## Task objective
What's needed is a full, exact retyping of the records.

Input data below:

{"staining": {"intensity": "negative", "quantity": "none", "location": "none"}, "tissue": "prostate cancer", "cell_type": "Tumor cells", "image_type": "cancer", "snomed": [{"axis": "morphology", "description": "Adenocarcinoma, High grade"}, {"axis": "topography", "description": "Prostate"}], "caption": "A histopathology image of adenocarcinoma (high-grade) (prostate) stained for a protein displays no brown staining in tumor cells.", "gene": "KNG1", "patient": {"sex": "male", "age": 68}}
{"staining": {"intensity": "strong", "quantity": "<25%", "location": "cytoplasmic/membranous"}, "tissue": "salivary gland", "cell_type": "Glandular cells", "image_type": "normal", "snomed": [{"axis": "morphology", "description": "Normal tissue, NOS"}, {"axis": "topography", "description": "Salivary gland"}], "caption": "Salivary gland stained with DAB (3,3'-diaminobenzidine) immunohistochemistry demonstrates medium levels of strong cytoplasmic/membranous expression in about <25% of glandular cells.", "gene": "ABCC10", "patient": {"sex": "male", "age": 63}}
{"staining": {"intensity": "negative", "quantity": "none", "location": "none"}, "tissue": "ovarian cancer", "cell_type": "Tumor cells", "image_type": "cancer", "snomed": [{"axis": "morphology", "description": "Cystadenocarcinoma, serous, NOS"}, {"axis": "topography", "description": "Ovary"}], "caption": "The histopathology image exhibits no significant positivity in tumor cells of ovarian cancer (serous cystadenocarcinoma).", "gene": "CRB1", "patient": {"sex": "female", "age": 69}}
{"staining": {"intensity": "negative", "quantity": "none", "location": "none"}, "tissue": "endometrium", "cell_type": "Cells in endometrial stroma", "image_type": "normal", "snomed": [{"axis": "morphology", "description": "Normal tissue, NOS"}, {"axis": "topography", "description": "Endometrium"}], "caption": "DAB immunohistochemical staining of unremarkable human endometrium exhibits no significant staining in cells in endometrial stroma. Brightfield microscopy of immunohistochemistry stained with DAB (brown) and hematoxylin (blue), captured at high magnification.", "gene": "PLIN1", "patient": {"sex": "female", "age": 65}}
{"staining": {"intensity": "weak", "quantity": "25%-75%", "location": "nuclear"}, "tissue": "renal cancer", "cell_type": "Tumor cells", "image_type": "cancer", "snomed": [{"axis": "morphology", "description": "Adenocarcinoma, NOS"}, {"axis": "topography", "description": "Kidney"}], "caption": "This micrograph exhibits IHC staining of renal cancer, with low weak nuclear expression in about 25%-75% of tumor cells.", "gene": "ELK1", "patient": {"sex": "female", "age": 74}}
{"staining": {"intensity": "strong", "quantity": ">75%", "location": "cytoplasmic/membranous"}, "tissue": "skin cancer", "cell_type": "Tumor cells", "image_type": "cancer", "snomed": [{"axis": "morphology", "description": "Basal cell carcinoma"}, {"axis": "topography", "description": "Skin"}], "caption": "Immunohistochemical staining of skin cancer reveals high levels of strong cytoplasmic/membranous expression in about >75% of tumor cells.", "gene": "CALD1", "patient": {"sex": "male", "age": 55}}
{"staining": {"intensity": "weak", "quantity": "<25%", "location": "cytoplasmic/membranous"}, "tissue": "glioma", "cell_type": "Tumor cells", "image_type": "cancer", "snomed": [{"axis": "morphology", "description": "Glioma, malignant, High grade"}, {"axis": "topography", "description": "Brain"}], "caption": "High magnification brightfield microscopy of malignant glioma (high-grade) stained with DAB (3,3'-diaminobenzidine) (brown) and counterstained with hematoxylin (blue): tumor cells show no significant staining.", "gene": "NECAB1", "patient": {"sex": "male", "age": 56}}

End of Input data.

## Response
{"staining": {"intensity": "negative", "quantity": "none", "location": "none"}, "tissue": "prostate cancer", "cell_type": "Tumor cells", "image_type": "cancer", "snomed": [{"axis": "morphology", "description": "Adenocarcinoma, High grade"}, {"axis": "topography", "description": "Prostate"}], "caption": "A histopathology image of adenocarcinoma (high-grade) (prostate) stained for a protein displays no brown staining in tumor cells.", "gene": "KNG1", "patient": {"sex": "male", "age": 68}}
{"staining": {"intensity": "strong", "quantity": "<25%", "location": "cytoplasmic/membranous"}, "tissue": "salivary gland", "cell_type": "Glandular cells", "image_type": "normal", "snomed": [{"axis": "morphology", "description": "Normal tissue, NOS"}, {"axis": "topography", "description": "Salivary gland"}], "caption": "Salivary gland stained with DAB (3,3'-diaminobenzidine) immunohistochemistry demonstrates medium levels of strong cytoplasmic/membranous expression in about <25% of glandular cells.", "gene": "ABCC10", "patient": {"sex": "male", "age": 63}}
{"staining": {"intensity": "negative", "quantity": "none", "location": "none"}, "tissue": "ovarian cancer", "cell_type": "Tumor cells", "image_type": "cancer", "snomed": [{"axis": "morphology", "description": "Cystadenocarcinoma, serous, NOS"}, {"axis": "topography", "description": "Ovary"}], "caption": "The histopathology image exhibits no significant positivity in tumor cells of ovarian cancer (serous cystadenocarcinoma).", "gene": "CRB1", "patient": {"sex": "female", "age": 69}}
{"staining": {"intensity": "negative", "quantity": "none", "location": "none"}, "tissue": "endometrium", "cell_type": "Cells in endometrial stroma", "image_type": "normal", "snomed": [{"axis": "morphology", "description": "Normal tissue, NOS"}, {"axis": "topography", "description": "Endometrium"}], "caption": "DAB immunohistochemical staining of unremarkable human endometrium exhibits no significant staining in cells in endometrial stroma. Brightfield microscopy of immunohistochemistry stained with DAB (brown) and hematoxylin (blue), captured at high magnification.", "gene": "PLIN1", "patient": {"sex": "female", "age": 65}}
{"staining": {"intensity": "weak", "quantity": "25%-75%", "location": "nuclear"}, "tissue": "renal cancer", "cell_type": "Tumor cells", "image_type": "cancer", "snomed": [{"axis": "morphology", "description": "Adenocarcinoma, NOS"}, {"axis": "topography", "description": "Kidney"}], "caption": "This micrograph exhibits IHC staining of renal cancer, with low weak nuclear expression in about 25%-75% of tumor cells.", "gene": "ELK1", "patient": {"sex": "female", "age": 74}}
{"staining": {"intensity": "strong", "quantity": ">75%", "location": "cytoplasmic/membranous"}, "tissue": "skin cancer", "cell_type": "Tumor cells", "image_type": "cancer", "snomed": [{"axis": "morphology", "description": "Basal cell carcinoma"}, {"axis": "topography", "description": "Skin"}], "caption": "Immunohistochemical staining of skin cancer reveals high levels of strong cytoplasmic/membranous expression in about >75% of tumor cells.", "gene": "CALD1", "patient": {"sex": "male", "age": 55}}
{"staining": {"intensity": "weak", "quantity": "<25%", "location": "cytoplasmic/membranous"}, "tissue": "glioma", "cell_type": "Tumor cells", "image_type": "cancer", "snomed": [{"axis": "morphology", "description": "Glioma, malignant, High grade"}, {"axis": "topography", "description": "Brain"}], "caption": "High magnification brightfield microscopy of malignant glioma (high-grade) stained with DAB (3,3'-diaminobenzidine) (brown) and counterstained with hematoxylin (blue): tumor cells show no significant staining.", "gene": "NECAB1", "patient": {"sex": "male", "age": 56}}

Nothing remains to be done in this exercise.